_Instruction_.
Reproduce the following lines without any change, keeping them in the order shown.

_Materials provided_.
— BEGIN —
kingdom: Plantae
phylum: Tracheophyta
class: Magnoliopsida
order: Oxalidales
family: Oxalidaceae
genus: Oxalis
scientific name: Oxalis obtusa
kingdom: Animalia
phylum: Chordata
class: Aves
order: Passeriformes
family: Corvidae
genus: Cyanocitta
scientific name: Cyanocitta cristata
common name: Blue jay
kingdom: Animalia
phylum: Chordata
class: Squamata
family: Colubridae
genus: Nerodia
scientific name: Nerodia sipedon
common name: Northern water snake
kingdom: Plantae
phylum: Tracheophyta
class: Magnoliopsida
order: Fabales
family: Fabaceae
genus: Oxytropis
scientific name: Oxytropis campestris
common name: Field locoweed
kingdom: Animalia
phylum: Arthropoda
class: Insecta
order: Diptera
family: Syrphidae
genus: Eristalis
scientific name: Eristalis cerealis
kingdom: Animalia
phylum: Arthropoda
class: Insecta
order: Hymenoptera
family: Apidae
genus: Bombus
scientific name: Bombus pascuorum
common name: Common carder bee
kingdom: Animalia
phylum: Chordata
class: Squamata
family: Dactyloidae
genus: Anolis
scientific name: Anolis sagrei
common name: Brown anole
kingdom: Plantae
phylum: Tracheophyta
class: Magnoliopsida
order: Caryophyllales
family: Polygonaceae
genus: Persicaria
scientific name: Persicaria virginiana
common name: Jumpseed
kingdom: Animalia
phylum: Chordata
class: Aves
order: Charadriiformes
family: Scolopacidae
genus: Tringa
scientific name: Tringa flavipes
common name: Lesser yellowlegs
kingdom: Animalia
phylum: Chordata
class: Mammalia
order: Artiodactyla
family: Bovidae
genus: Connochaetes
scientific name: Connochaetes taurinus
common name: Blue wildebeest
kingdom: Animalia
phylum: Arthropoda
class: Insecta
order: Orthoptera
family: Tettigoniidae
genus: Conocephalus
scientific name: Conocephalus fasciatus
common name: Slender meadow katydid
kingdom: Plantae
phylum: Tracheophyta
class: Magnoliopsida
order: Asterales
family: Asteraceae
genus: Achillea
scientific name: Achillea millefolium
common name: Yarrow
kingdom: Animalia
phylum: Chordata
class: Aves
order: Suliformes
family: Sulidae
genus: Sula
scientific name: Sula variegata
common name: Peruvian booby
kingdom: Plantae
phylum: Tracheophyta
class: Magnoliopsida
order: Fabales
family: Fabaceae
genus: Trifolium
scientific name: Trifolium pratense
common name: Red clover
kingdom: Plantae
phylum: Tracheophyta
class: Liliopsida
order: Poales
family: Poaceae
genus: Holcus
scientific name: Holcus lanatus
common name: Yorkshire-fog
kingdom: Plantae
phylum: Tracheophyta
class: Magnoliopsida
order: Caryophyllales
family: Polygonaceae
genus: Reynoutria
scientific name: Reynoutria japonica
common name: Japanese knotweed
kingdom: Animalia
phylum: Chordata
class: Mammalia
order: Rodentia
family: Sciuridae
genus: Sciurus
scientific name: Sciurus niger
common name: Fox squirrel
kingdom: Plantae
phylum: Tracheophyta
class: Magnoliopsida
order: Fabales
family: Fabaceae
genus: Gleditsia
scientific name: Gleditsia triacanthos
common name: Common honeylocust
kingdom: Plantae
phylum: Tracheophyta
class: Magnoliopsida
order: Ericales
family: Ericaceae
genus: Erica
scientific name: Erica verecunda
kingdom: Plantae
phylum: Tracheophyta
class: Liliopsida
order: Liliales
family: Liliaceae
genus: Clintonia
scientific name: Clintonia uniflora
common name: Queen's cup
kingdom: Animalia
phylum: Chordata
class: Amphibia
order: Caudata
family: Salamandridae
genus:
— END —
_Exercise answer_.
kingdom: Plantae
phylum: Tracheophyta
class: Magnoliopsida
order: Oxalidales
family: Oxalidaceae
genus: Oxalis
scientific name: Oxalis obtusa
kingdom: Animalia
phylum: Chordata
class: Aves
order: Passeriformes
family: Corvidae
genus: Cyanocitta
scientific name: Cyanocitta cristata
common name: Blue jay
kingdom: Animalia
phylum: Chordata
class: Squamata
family: Colubridae
genus: Nerodia
scientific name: Nerodia sipedon
common name: Northern water snake
kingdom: Plantae
phylum: Tracheophyta
class: Magnoliopsida
order: Fabales
family: Fabaceae
genus: Oxytropis
scientific name: Oxytropis campestris
common name: Field locoweed
kingdom: Animalia
phylum: Arthropoda
class: Insecta
order: Diptera
family: Syrphidae
genus: Eristalis
scientific name: Eristalis cerealis
kingdom: Animalia
phylum: Arthropoda
class: Insecta
order: Hymenoptera
family: Apidae
genus: Bombus
scientific name: Bombus pascuorum
common name: Common carder bee
kingdom: Animalia
phylum: Chordata
class: Squamata
family: Dactyloidae
genus: Anolis
scientific name: Anolis sagrei
common name: Brown anole
kingdom: Plantae
phylum: Tracheophyta
class: Magnoliopsida
order: Caryophyllales
family: Polygonaceae
genus: Persicaria
scientific name: Persicaria virginiana
common name: Jumpseed
kingdom: Animalia
phylum: Chordata
class: Aves
order: Charadriiformes
family: Scolopacidae
genus: Tringa
scientific name: Tringa flavipes
common name: Lesser yellowlegs
kingdom: Animalia
phylum: Chordata
class: Mammalia
order: Artiodactyla
family: Bovidae
genus: Connochaetes
scientific name: Connochaetes taurinus
common name: Blue wildebeest
kingdom: Animalia
phylum: Arthropoda
class: Insecta
order: Orthoptera
family: Tettigoniidae
genus: Conocephalus
scientific name: Conocephalus fasciatus
common name: Slender meadow katydid
kingdom: Plantae
phylum: Tracheophyta
class: Magnoliopsida
order: Asterales
family: Asteraceae
genus: Achillea
scientific name: Achillea millefolium
common name: Yarrow
kingdom: Animalia
phylum: Chordata
class: Aves
order: Suliformes
family: Sulidae
genus: Sula
scientific name: Sula variegata
common name: Peruvian booby
kingdom: Plantae
phylum: Tracheophyta
class: Magnoliopsida
order: Fabales
family: Fabaceae
genus: Trifolium
scientific name: Trifolium pratense
common name: Red clover
kingdom: Plantae
phylum: Tracheophyta
class: Liliopsida
order: Poales
family: Poaceae
genus: Holcus
scientific name: Holcus lanatus
common name: Yorkshire-fog
kingdom: Plantae
phylum: Tracheophyta
class: Magnoliopsida
order: Caryophyllales
family: Polygonaceae
genus: Reynoutria
scientific name: Reynoutria japonica
common name: Japanese knotweed
kingdom: Animalia
phylum: Chordata
class: Mammalia
order: Rodentia
family: Sciuridae
genus: Sciurus
scientific name: Sciurus niger
common name: Fox squirrel
kingdom: Plantae
phylum: Tracheophyta
class: Magnoliopsida
order: Fabales
family: Fabaceae
genus: Gleditsia
scientific name: Gleditsia triacanthos
common name: Common honeylocust
kingdom: Plantae
phylum: Tracheophyta
class: Magnoliopsida
order: Ericales
family: Ericaceae
genus: Erica
scientific name: Erica verecunda
kingdom: Plantae
phylum: Tracheophyta
class: Liliopsida
order: Liliales
family: Liliaceae
genus: Clintonia
scientific name: Clintonia uniflora
common name: Queen's cup
kingdom: Animalia
phylum: Chordata
class: Amphibia
order: Caudata
family: Salamandridae
genus:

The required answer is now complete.